▶ _Task prompt_: Please reproduce the stretch from the line containing "value (trend), value" through the final line word for word, omitting the pictures.

____

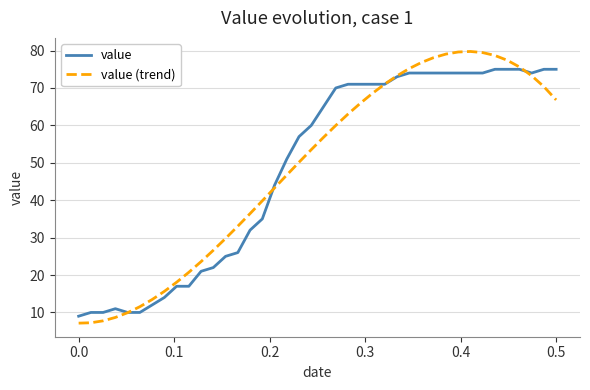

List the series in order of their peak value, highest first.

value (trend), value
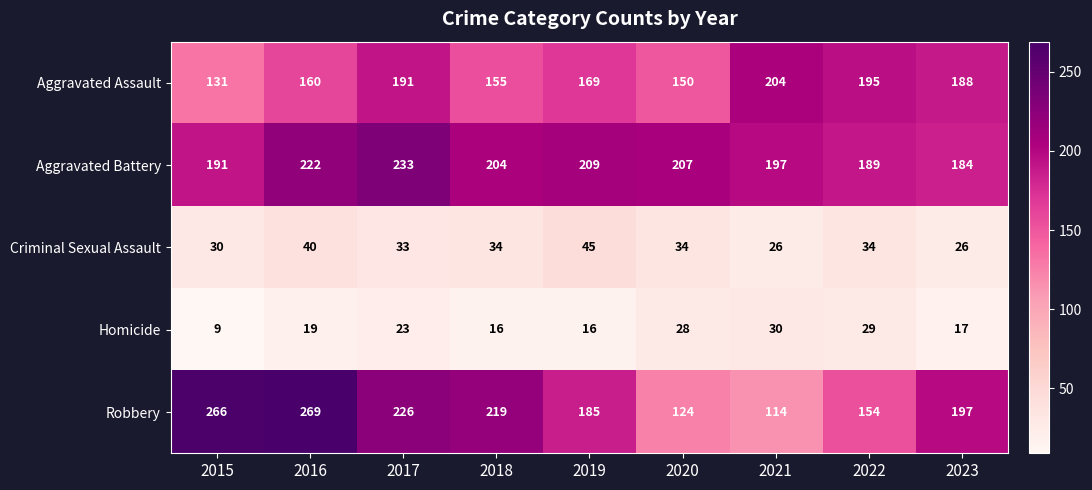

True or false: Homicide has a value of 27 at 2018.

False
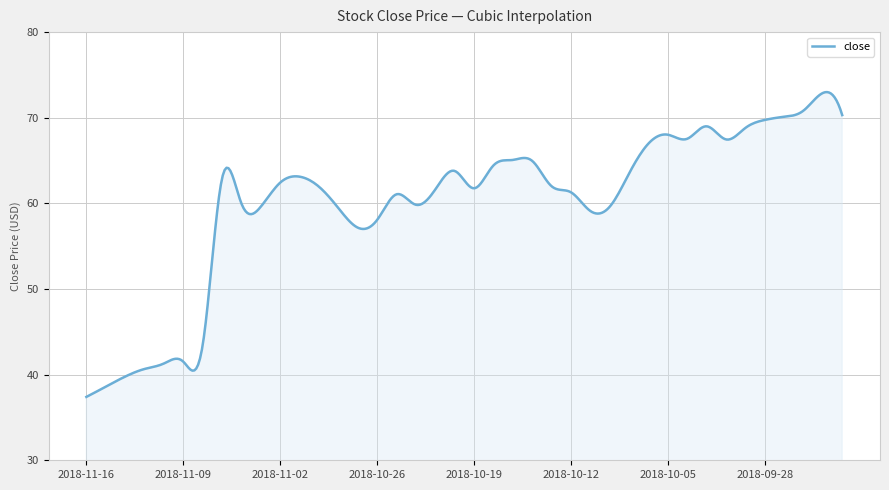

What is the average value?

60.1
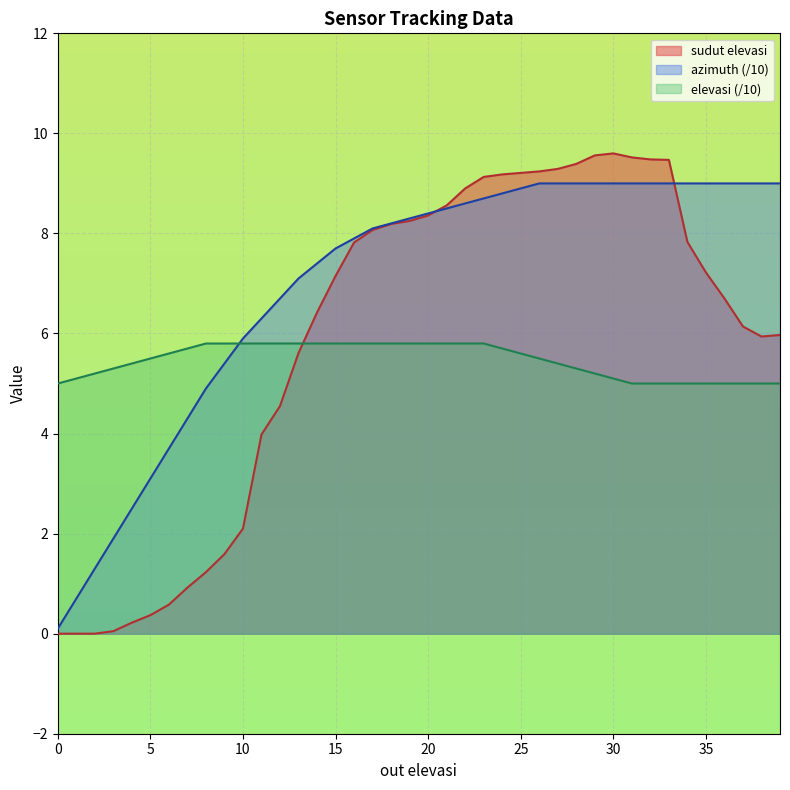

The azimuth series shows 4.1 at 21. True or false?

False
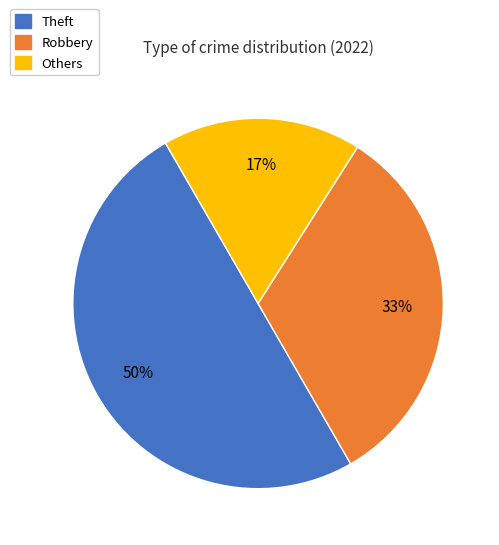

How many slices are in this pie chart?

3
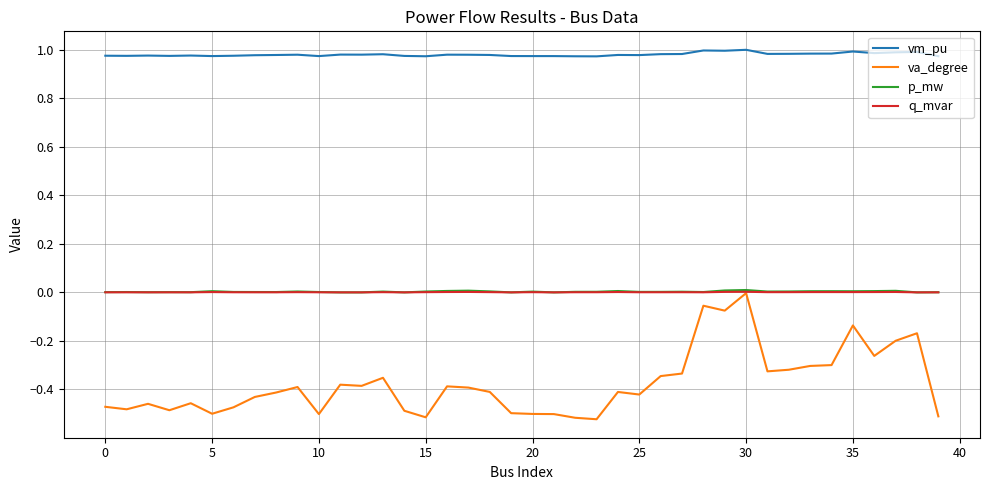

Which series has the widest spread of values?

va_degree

____

▶ _Exercise answer_:
value (trend), value

True or false: Homicide has a value of 27 at 2018.

False

What is the average value?

60.1

The azimuth series shows 4.1 at 21. True or false?

False

How many slices are in this pie chart?

3

Which series has the widest spread of values?

va_degree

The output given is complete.